写真エッセイ&工房「木馬」

日々の身近な出来事や想いを短いエッセイにのせて、 瀬戸内の岩国から…… 
  茅野 友

生活音

2005年02月04日 | 生活・ニュース
 毎朝、4時を過ぎた頃、近所からクレームが出ているという大型犬の吠える声がする。早朝の散歩の催促だと飼い主は言っているらしい。

 しばらくすると、我が家の新聞受けを開閉し、バイクで立ち去る音がする。雨の日も決まった時間に確実に新聞が届く。

 5時30分、岩徳線下り一番列車のジーゼルカーが、踏み切り警報機を鳴らし始める。ガタンゴトンの音が近づき、そして遠ざかっていく。

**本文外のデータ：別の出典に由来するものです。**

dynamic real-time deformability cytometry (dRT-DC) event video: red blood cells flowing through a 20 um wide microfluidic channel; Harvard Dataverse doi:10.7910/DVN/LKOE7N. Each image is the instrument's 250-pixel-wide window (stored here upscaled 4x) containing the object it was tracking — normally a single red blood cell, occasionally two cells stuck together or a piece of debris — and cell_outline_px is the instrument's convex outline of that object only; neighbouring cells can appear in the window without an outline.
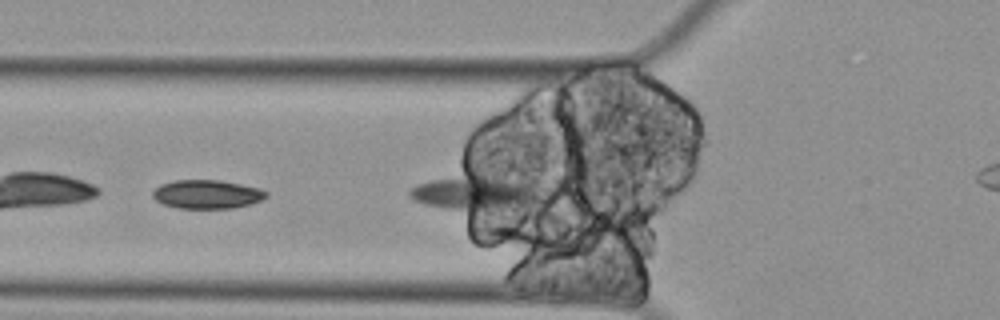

 6時丁度、西の方で戦時下のような、けたたましいサイレンが鳴る。それに同調して、遠くで何匹かの犬がウォーンと遠吠え合唱する。

 おっと書き忘れていた。3時を過ぎると近所のニワトリは、もう全員が起きてコケコッコーだ。ナポレオン顔負け、睡眠時間は短かそうだ。

「ああ、やかましくて寝ていられない」と言いたい所だが、私は熟睡していて、こんなに生活音が出ているとはついぞ知らなかった。

 毎日規則正しく聞こえてくると、私の中ではやさしい子守唄に編曲されてしまっているのかもしれない。私は年中春眠をむさぼっている。